**INSTRUCTION 1:**
Reproduce every line of the stored entries below word for word.

**SUPPLIED TEXT:**
= = = =

Dir: Pierre Rouve | Cast: James Mason, Geraldine Chaplin, Bobby Darin, Ian Ogilvy, Moira Lister | Comedy Drama | UK, 104′
I wish I love the human race; I wish I loved its silly face;
I wish I loved the way it walks; I wish I liked the way it talks;
And when I’m introduced to one; I wish I thought “What jolly fun”.
Sir Walter Raleigh (1861-1922)
This rather cynical and satirical portrait of Sixties Britain is held together by an impressive James Mason as a disillusioned and often drunken ex-barrister reflecting back on his life, tormented by a mindless wife and a directionless daughter who holds him in contempt.

= = = =

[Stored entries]

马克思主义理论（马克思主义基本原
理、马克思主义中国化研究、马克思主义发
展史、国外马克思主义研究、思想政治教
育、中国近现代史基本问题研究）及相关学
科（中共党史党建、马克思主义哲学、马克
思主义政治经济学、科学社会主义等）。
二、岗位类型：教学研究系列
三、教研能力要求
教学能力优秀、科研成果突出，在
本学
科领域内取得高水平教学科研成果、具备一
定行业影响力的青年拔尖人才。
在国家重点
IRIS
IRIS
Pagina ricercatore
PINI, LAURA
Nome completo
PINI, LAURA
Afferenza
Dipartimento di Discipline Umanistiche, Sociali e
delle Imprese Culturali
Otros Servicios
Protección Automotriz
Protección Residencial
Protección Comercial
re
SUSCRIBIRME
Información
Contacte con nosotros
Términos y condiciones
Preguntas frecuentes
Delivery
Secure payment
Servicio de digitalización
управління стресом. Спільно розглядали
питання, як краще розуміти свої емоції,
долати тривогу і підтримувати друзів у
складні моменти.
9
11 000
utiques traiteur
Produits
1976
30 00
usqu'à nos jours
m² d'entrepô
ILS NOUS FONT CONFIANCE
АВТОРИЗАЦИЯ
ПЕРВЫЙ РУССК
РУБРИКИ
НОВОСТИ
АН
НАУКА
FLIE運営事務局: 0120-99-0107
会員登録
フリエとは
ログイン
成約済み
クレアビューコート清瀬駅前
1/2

= = = =

**INSTRUCTION 2:**
According to the film review, what was the former profession of the character played by James Mason?

**ANSWER SECTION 1:**
马克思主义理论（马克思主义基本原
理、马克思主义中国化研究、马克思主义发
展史、国外马克思主义研究、思想政治教
育、中国近现代史基本问题研究）及相关学
科（中共党史党建、马克思主义哲学、马克
思主义政治经济学、科学社会主义等）。
二、岗位类型：教学研究系列
三、教研能力要求
教学能力优秀、科研成果突出，在
本学
科领域内取得高水平教学科研成果、具备一
定行业影响力的青年拔尖人才。
在国家重点
IRIS
IRIS
Pagina ricercatore
PINI, LAURA
Nome completo
PINI, LAURA
Afferenza
Dipartimento di Discipline Umanistiche, Sociali e
delle Imprese Culturali
Otros Servicios
Protección Automotriz
Protección Residencial
Protección Comercial
re
SUSCRIBIRME
Información
Contacte con nosotros
Términos y condiciones
Preguntas frecuentes
Delivery
Secure payment
Servicio de digitalización
управління стресом. Спільно розглядали
питання, як краще розуміти свої емоції,
долати тривогу і підтримувати друзів у
складні моменти.
9
11 000
utiques traiteur
Produits
1976
30 00
usqu'à nos jours
m² d'entrepô
ILS NOUS FONT CONFIANCE
АВТОРИЗАЦИЯ
ПЕРВЫЙ РУССК
РУБРИКИ
НОВОСТИ
АН
НАУКА
FLIE運営事務局: 0120-99-0107
会員登録
フリエとは
ログイン
成約済み
クレアビューコート清瀬駅前
1/2

**ANSWER SECTION 2:**
He was a barrister.